[Task details]
Write out each of the items below word for word, leaving out the pictures.

[Input data]
::::
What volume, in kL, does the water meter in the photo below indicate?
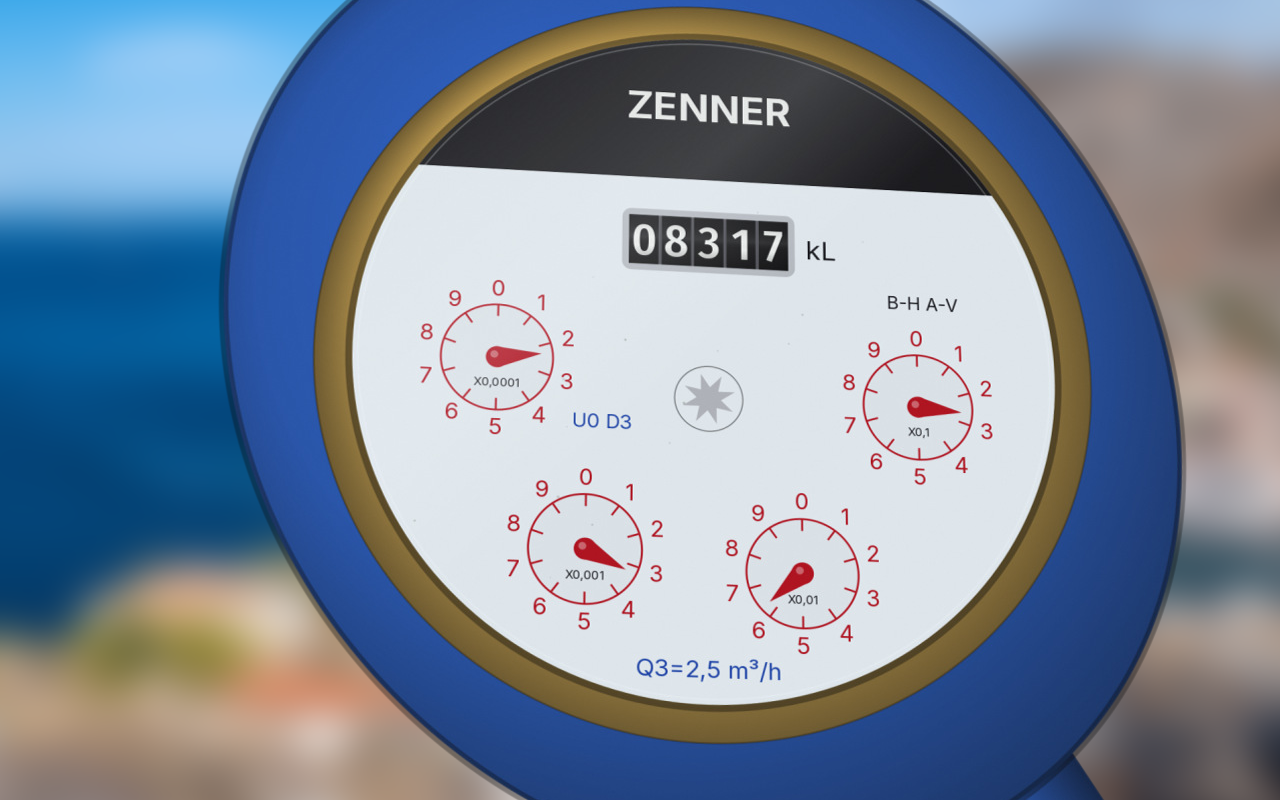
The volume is 8317.2632 kL
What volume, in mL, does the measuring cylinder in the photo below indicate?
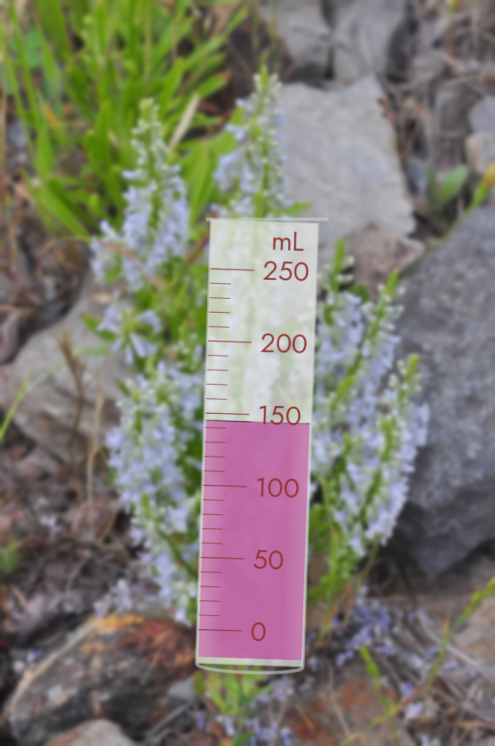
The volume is 145 mL
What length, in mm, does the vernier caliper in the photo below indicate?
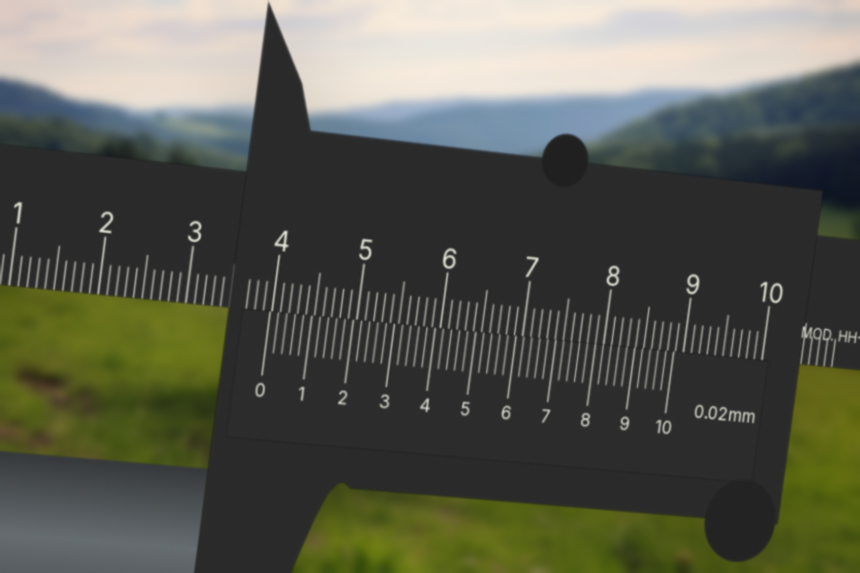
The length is 39.8 mm
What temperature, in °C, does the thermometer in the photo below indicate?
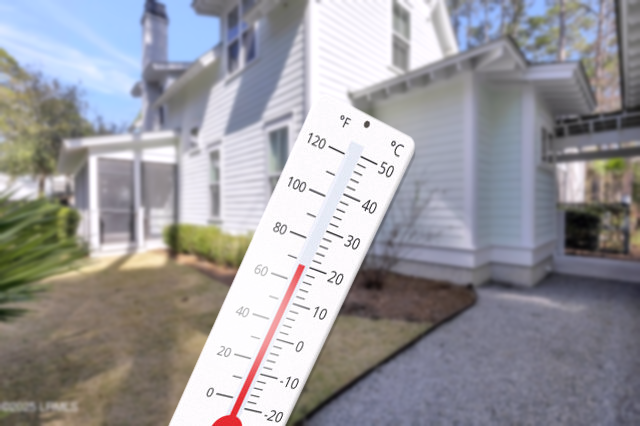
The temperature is 20 °C
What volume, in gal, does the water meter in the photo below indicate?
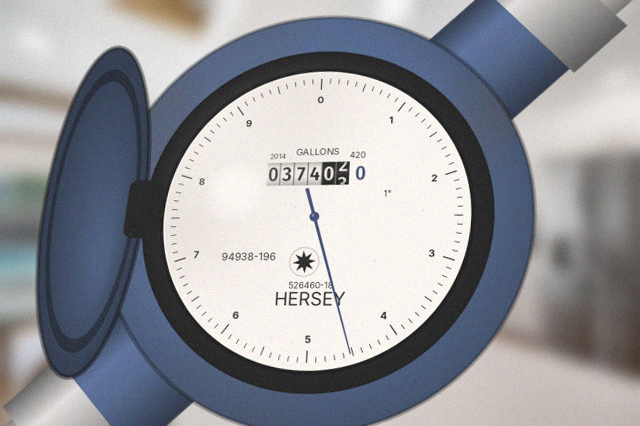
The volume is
::::
[Solution to this problem]
What volume, in kL, does the water meter in the photo below indicate?
The volume is 8317.2632 kL
What volume, in mL, does the measuring cylinder in the photo below indicate?
The volume is 145 mL
What length, in mm, does the vernier caliper in the photo below indicate?
The length is 39.8 mm
What temperature, in °C, does the thermometer in the photo below indicate?
The temperature is 20 °C
What volume, in gal, does the water meter in the photo below indicate?
The volume is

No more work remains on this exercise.